Previously, the government held that people guilty of acts of violence should be excluded from the terms of any amnesty.
It appears the ANC has succeeded in arguing that it include people guilty of politically motivated crimes of violence.
Among the 309 political prisoners remaining in Robben Island’s maximum-security prison are men who played key roles in the ANC’s internal high command machinery. They were jailed after treason and terrorism trials in the 1970s and 1980s. Among them are Black Consciousness Movement and Pan Africanist Congress leaders. Some Robben Islanders are “new boys”, such as Ashley Forbes, a commander of the ANC in the Western Cape who was convicted for terrorism last year. Others have spent most of their adult lives behind bars.

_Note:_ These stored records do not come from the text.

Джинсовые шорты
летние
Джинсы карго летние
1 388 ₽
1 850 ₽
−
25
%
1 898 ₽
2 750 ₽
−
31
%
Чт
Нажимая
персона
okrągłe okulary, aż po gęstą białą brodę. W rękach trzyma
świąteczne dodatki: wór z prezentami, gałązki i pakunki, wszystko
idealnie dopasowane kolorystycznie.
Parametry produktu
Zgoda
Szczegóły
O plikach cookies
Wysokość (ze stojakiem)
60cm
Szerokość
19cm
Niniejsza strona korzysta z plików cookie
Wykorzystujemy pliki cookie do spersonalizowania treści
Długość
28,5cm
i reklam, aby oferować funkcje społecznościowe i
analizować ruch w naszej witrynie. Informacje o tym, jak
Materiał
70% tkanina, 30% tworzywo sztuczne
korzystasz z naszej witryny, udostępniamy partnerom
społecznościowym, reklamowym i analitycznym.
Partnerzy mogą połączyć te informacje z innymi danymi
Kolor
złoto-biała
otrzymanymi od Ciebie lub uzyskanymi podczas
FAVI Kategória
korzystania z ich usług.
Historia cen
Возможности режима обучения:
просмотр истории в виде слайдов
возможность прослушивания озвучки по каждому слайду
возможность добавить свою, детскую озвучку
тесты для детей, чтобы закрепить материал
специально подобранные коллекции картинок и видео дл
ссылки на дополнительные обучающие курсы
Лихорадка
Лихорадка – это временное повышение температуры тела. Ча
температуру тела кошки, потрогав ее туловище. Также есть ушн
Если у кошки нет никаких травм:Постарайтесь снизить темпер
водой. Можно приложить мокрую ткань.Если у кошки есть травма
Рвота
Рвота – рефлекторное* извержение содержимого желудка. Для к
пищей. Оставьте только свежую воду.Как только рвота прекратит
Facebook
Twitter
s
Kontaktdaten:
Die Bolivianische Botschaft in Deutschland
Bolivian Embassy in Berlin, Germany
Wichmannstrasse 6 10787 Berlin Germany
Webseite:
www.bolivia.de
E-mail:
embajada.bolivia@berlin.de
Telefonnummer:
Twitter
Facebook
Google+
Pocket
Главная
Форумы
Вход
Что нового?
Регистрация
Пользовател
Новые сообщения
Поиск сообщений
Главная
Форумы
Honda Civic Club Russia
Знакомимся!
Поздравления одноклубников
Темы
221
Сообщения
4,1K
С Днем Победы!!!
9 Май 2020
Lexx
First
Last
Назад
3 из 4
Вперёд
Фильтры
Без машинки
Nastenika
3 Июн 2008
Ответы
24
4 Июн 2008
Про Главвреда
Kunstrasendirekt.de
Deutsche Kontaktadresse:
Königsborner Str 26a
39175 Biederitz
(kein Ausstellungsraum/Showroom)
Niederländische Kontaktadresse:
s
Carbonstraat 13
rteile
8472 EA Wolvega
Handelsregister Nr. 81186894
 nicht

Anthony Xaba, 68, was tried in the 1977 Pietermaritzburg terrorism trial. He had completed a 10-year jail term only two years before he was sentenced to life imprisonment. So far he has spent 27 years in jail. In April he was rushed to hospital for an emergency operation after blood vessels burst in his brain. He was readmitted to hospital last week with a high temperature and a heavy cold. Xaba’s wife, Regina and their children live in exile. One of Xaba’s fellow accused, John Nene, was 19 years old when be was first sent to Robben Island to serve a 10-year-jail sentence. After his release he lived under a house-arrest order until his sentencing in the terrorism trial. He is now 46.
Among their co-accused on the Island are Matthews Meyiya, 76, who was sentenced to life and is studying for a BA degree, Joseph Nduli, 50, who received an 18-year sentence, and Z Mdlalose. Cleophas Ndhlovu and V Magubane were sentenced to 15 years’ and were released last month.